How much you take depends on where you’re heading in Alaska. If you’re moving to a major city like Juneau, Anchorage or Fairbanks, it might make financial sense to move your things. Buying new furniture is expensive in Alaska. If you have nice things in the lower 48 and a big house in Alaska to fill, move it up. However, if you’re headed to a town in the bush, you should probably move as few things as possible. Everything will have to be flown in and that gets expensive.

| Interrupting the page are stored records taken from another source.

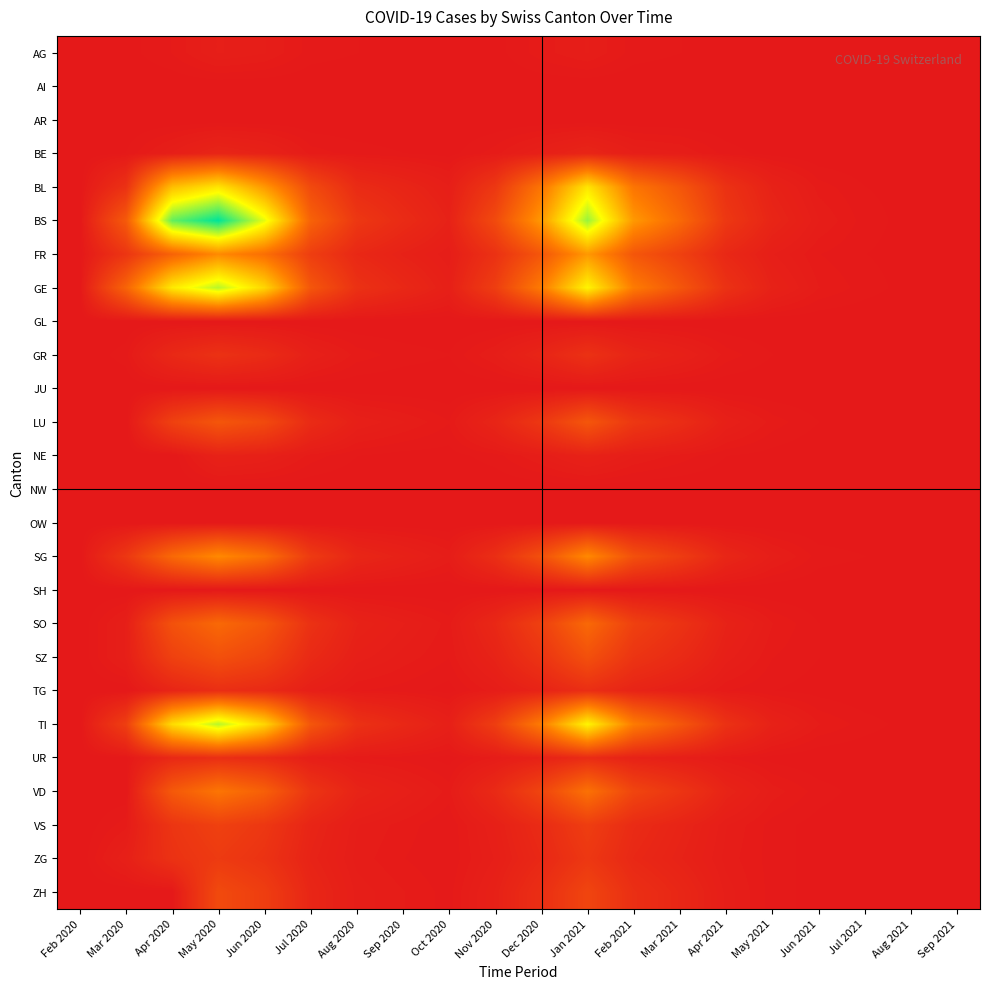

What is the spread (max minus min) of values at Feb 2021?

200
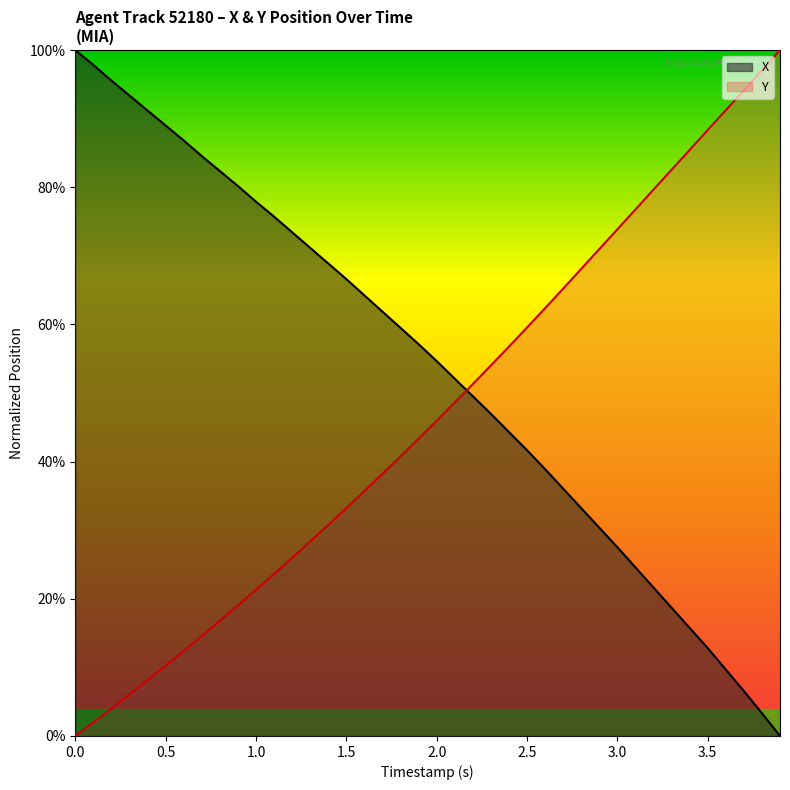

Does the chart display data point markers on the line(s)?

No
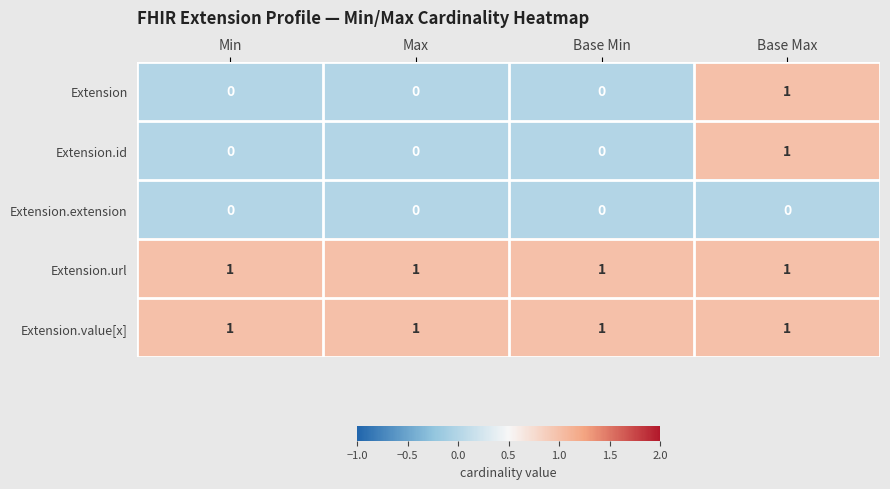

Is the value of Extension.id at Max greater than the value of Extension.url at Min?

No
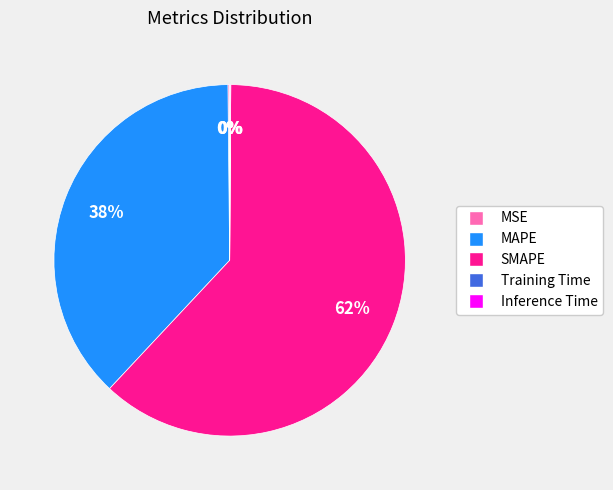

Is it true that SMAPE is 62% of the pie?

True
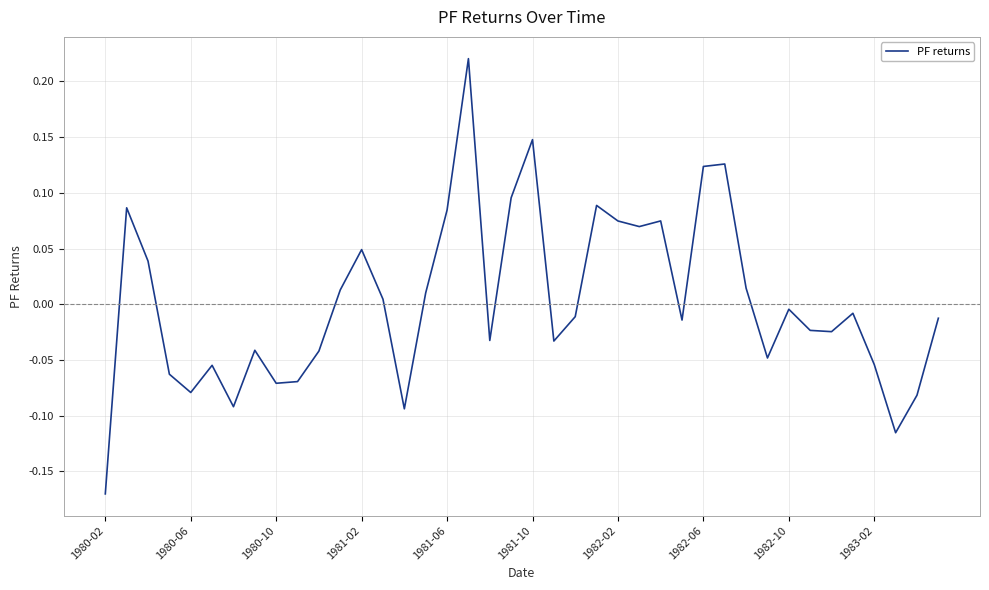

What is the difference between the maximum and minimum values?

0.4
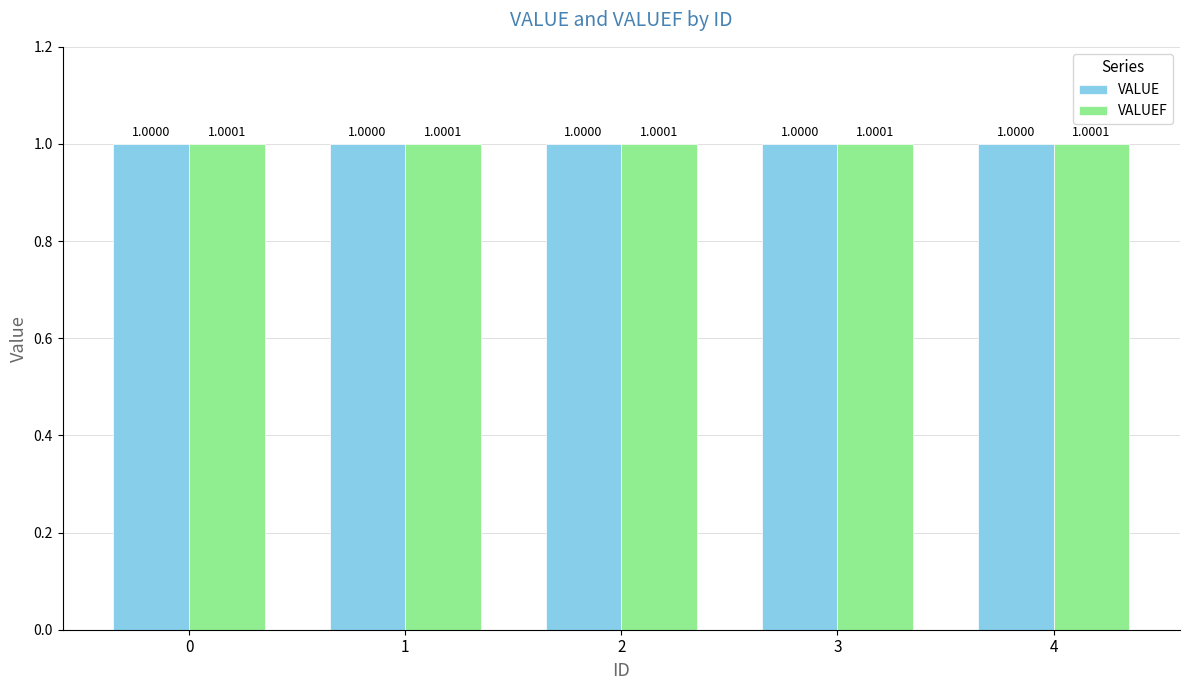

What are all the series names shown in the legend?

VALUE, VALUEF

How to Move a Car to Alaska

Don’t leave your car behind, because moving it to Alaska will likely be cheaper than trying to buy a new one in town. Even though quite a few towns, such as the state capital, Juneau, aren’t connected to the state’s road system, getting around requires a car. Except for Anchorage, mass transit is limited and traveling on foot can be tough, even in town. Come winter, you’ll absolutely want a car, preferably a four-wheel-drive vehicle that can get you through snow and ice. Contact moving companies to get rates on how much it will cost to get your car to the Last Frontier and where you’ll need to drive it ahead of time.

Packing for Alaska

Your belongings will travel a long way — mostly by water — to get to Alaska, which means you (or your moving company) will be packing your life’s possessions into some sort of shipping container.


Image by VinceHuang

Our advice: Protect fragile items in bubble wrap, packing peanuts and their own boxes, then group your boxed, fragile items in their own crate or shipping cube. That way, they stay safe within the larger load. Make sure nothing can move or come loose inside your container once it’s sealed. Use dunnage bags — large, inflatable airbags — to fill any voids and secure the load.

One last thing on packing: If you move in the winter, your things could be exposed to extreme cold. Liquids almost certainly will not survive. If you’re shipping your wine collection north, consider shipping it air freight and make sure it is moved quickly to a climate-controlled facility. Or wait and move during the summer.